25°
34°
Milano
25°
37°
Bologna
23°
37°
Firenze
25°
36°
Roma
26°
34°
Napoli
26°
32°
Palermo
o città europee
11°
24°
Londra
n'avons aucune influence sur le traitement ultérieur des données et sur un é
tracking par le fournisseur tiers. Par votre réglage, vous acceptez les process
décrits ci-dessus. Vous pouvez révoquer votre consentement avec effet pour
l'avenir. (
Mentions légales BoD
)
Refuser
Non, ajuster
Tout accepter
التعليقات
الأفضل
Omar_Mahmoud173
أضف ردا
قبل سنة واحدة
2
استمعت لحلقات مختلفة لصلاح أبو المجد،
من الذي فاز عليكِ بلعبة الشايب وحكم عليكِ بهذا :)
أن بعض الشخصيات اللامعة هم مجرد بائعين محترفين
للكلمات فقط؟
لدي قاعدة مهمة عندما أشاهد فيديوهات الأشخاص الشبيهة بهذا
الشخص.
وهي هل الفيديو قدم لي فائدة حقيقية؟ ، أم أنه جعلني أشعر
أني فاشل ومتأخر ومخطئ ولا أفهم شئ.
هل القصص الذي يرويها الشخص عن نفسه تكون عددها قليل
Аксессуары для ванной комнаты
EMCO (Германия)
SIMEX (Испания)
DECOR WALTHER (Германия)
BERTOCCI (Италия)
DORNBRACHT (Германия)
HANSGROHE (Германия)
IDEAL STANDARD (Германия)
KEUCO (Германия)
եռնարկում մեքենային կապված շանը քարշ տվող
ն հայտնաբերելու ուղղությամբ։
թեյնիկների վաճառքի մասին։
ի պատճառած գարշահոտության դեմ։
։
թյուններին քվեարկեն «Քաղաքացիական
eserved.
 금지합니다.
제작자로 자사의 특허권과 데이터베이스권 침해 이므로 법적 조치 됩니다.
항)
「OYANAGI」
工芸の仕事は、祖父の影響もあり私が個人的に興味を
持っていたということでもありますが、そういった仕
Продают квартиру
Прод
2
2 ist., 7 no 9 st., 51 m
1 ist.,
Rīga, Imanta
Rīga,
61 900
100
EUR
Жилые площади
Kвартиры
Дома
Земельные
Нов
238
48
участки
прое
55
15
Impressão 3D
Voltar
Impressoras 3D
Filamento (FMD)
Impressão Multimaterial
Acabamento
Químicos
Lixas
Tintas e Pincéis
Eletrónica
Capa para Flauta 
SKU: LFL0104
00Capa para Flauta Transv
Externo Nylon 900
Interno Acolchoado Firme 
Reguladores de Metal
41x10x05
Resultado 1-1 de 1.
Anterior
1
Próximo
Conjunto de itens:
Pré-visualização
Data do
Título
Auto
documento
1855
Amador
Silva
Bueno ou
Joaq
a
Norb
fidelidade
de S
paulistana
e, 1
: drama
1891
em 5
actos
● ● ●
DIRECTIONS FOR THIS TASK: An exact transcription of all the material above is the expected answer.

ANSWER SECTION:
25°
34°
Milano
25°
37°
Bologna
23°
37°
Firenze
25°
36°
Roma
26°
34°
Napoli
26°
32°
Palermo
o città europee
11°
24°
Londra
n'avons aucune influence sur le traitement ultérieur des données et sur un é
tracking par le fournisseur tiers. Par votre réglage, vous acceptez les process
décrits ci-dessus. Vous pouvez révoquer votre consentement avec effet pour
l'avenir. (
Mentions légales BoD
)
Refuser
Non, ajuster
Tout accepter
التعليقات
الأفضل
Omar_Mahmoud173
أضف ردا
قبل سنة واحدة
2
استمعت لحلقات مختلفة لصلاح أبو المجد،
من الذي فاز عليكِ بلعبة الشايب وحكم عليكِ بهذا :)
أن بعض الشخصيات اللامعة هم مجرد بائعين محترفين
للكلمات فقط؟
لدي قاعدة مهمة عندما أشاهد فيديوهات الأشخاص الشبيهة بهذا
الشخص.
وهي هل الفيديو قدم لي فائدة حقيقية؟ ، أم أنه جعلني أشعر
أني فاشل ومتأخر ومخطئ ولا أفهم شئ.
هل القصص الذي يرويها الشخص عن نفسه تكون عددها قليل
Аксессуары для ванной комнаты
EMCO (Германия)
SIMEX (Испания)
DECOR WALTHER (Германия)
BERTOCCI (Италия)
DORNBRACHT (Германия)
HANSGROHE (Германия)
IDEAL STANDARD (Германия)
KEUCO (Германия)
եռնարկում մեքենային կապված շանը քարշ տվող
ն հայտնաբերելու ուղղությամբ։
թեյնիկների վաճառքի մասին։
ի պատճառած գարշահոտության դեմ։
։
թյուններին քվեարկեն «Քաղաքացիական
eserved.
 금지합니다.
제작자로 자사의 특허권과 데이터베이스권 침해 이므로 법적 조치 됩니다.
항)
「OYANAGI」
工芸の仕事は、祖父の影響もあり私が個人的に興味を
持っていたということでもありますが、そういった仕
Продают квартиру
Прод
2
2 ist., 7 no 9 st., 51 m
1 ist.,
Rīga, Imanta
Rīga,
61 900
100
EUR
Жилые площади
Kвартиры
Дома
Земельные
Нов
238
48
участки
прое
55
15
Impressão 3D
Voltar
Impressoras 3D
Filamento (FMD)
Impressão Multimaterial
Acabamento
Químicos
Lixas
Tintas e Pincéis
Eletrónica
Capa para Flauta 
SKU: LFL0104
00Capa para Flauta Transv
Externo Nylon 900
Interno Acolchoado Firme 
Reguladores de Metal
41x10x05
Resultado 1-1 de 1.
Anterior
1
Próximo
Conjunto de itens:
Pré-visualização
Data do
Título
Auto
documento
1855
Amador
Silva
Bueno ou
Joaq
a
Norb
fidelidade
de S
paulistana
e, 1
: drama
1891
em 5
actos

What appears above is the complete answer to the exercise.